◆ Passage shown:
☆ ☆ ☆ ☆ ☆ ☆ ☆
The Context
ForceFire is a growing, technically driven business operating in a high-pressure, service-led environment. Like many organisations that grow quickly, leadership capability didn’t lag because of a lack of intent or intelligence. It lagged because most leaders had learned “on the job”.
As CEO Michael explains, the business was successful, but to continue growing, the leadership team needed to step out of the day-to-day and think differently. They wanted stronger alignment, better communication, and more consistent leadership behaviours across the organisation. Most of the senior leaders had been promoted due to their technical expertise, not their people or business management capabilities.
That’s where the journey began.
The Challenge
ForceFire’s senior leaders and managers were strong operators. They knew their craft. But people leadership had never been formally taught.
Different leadership styles, different expectations, and siloed ways of working were starting to show up. Not as major problems, but as friction. Conversations were happening, but not always clearly. Feedback was being given, but not always well received. Managers were doing their best, but many were relying on instinct rather than structure.
As Founder Paul described it, everyone was wearing their own “corporate blinkers”, operating from what they knew, without fully understanding how differently others experienced the same conversations.
The real risk wasn’t misalignment or missed conversations. It was managers unintentionally slowing the business through unresolved people issues.
The Approach
ForceFire partnered with Red Wolf Group to roll out the 12-month Manage with Confidence program, underpinned by Predictive Index (PI).
Rather than a short, intensive course, this was a long-term capability build designed to create real behavioural change over time.
The program brought together the senior leadership team, including the CEO, Founder, CFO, and operational leaders, to work through:
- Self-awareness and behavioural insight using Predictive Index
- Understanding different leadership styles, drivers, and blind spots
- How values drive expectations (and conflict)
- Courageous conversations, feedback, and clarity
- Practical leadership frameworks leaders could immediately apply
- Creating a shared leadership language across the business
Importantly, this wasn’t theory for theory’s sake. Every session connected directly back to real situations leaders were dealing with managing performance, to motivating teams, to handling difficult conversations with clarity and care.
As CFO Bryan put it, the value wasn’t just learning about yourself. It was understanding how to work better with each other as a leadership team.
The Shift
Over time, something changed.
Barriers came down. Conversations became more open. Leaders became more willing to speak up, ask for help, and challenge each other constructively. Management meetings became more focused, more honest, and more productive.
Predictive Index became a practical tool not a “profile on a shelf”. Leaders began adapting how they communicated, how they motivated people, and how they set expectations based on what actually worked for each individual.
For many leaders, the biggest shift was self-awareness.
Several spoke openly about realising where their default style helped and where it hindered. Others described learning empathy, slowing down, and understanding that not everyone is driven, motivated, or challenged in the same way.
As one leader said, “I realised I can’t push everyone the way I push myself.”
That insight alone changed conversations across the business.
The Impact
The impact wasn’t overnight and that was the point.
Twelve months allowed ideas to land, behaviours to shift, and habits to form. Leaders didn’t just learn new frameworks; they practiced them, reflected on them, and refined them together.
Today, ForceFire has:
- More confident, self-aware senior leaders
- Stronger, clearer conversations at all levels
- Predictive Index embedded into recruitment, onboarding, and management
- Greater alignment across the senior leadership team
- Managers who feel equipped not reactive
As CEO Michael shared, ‘the biggest outcome is awareness and awareness lead to retaining your team.’
Where there were once unknowns, leaders now understand why people behave the way they do and how to lead them better because of it.
Looking Forward
ForceFire doesn’t see this as a finished journey.
They see it as a foundation. One that allows them to keep building leadership capability, retain strong people, and grow the business without losing alignment or culture.
As Paul summed it up:
“The cost isn’t in doing a program like this. The real cost is in not doing it.”
Six months after completing Manage with Confidence, ForceFire was successfully acquired (April 2025) with a leadership team equipped to manage complexity, people, and performance through transition.
☆ ☆ ☆ ☆ ☆ ☆ ☆
◆ Material provided:
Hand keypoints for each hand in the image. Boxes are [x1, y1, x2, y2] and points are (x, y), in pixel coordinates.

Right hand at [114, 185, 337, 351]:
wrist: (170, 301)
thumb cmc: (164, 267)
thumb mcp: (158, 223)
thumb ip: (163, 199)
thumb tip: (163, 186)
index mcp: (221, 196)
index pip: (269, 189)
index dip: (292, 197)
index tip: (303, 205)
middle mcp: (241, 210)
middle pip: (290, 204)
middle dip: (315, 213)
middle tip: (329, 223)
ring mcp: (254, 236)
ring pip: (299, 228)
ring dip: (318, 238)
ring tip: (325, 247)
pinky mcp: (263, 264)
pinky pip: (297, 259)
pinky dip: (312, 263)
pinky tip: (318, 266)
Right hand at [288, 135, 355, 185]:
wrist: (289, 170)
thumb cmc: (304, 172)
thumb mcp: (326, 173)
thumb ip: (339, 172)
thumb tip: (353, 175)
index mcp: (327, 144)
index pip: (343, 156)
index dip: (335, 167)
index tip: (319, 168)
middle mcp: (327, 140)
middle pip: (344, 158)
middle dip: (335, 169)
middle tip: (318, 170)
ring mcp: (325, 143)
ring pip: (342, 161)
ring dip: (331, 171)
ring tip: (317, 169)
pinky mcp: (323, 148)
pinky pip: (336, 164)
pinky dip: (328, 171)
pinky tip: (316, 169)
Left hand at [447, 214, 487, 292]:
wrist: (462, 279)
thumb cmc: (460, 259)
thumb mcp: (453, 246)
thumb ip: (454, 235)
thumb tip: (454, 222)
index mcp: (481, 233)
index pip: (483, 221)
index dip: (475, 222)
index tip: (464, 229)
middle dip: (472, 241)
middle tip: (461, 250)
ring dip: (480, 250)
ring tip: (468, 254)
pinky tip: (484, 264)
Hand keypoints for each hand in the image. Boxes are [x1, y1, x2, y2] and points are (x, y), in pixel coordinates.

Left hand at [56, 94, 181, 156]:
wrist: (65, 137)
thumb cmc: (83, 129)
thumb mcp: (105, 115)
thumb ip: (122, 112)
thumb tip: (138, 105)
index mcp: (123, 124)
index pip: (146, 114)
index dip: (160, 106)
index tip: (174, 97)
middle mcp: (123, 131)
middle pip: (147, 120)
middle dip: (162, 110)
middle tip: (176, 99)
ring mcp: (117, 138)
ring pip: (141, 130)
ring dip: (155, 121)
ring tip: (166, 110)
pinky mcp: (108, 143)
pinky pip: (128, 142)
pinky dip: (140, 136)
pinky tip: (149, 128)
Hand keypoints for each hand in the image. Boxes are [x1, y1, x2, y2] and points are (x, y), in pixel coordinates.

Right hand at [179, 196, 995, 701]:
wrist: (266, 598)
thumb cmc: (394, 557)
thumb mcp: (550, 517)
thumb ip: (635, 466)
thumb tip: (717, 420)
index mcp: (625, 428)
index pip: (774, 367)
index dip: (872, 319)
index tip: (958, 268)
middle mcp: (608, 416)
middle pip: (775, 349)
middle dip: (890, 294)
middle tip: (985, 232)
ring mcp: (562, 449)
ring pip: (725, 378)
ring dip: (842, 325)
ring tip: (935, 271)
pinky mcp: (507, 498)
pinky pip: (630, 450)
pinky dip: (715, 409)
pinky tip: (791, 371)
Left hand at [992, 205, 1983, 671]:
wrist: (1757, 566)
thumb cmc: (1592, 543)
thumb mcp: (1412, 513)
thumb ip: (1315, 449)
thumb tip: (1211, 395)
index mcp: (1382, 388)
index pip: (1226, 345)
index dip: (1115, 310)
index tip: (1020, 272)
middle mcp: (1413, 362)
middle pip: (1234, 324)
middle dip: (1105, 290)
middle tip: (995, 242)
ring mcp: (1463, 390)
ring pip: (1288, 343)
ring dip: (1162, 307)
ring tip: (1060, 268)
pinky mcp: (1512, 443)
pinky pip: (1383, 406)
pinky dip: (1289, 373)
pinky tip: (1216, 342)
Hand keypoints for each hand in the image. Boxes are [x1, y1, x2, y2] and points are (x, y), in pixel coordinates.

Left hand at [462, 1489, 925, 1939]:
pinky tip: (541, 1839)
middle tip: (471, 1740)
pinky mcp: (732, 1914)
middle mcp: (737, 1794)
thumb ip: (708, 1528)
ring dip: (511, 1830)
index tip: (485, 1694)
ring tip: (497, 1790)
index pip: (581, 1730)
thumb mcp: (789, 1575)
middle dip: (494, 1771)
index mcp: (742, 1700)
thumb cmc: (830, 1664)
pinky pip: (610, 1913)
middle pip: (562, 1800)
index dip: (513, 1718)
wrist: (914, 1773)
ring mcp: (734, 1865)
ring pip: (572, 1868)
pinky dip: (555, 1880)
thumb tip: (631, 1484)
☆ ☆ ☆ ☆ ☆ ☆ ☆
◆ Exercise details:
In the ForceFire leadership case study, which tool underpinned the Manage with Confidence program?

◆ Written response:
Predictive Index (PI).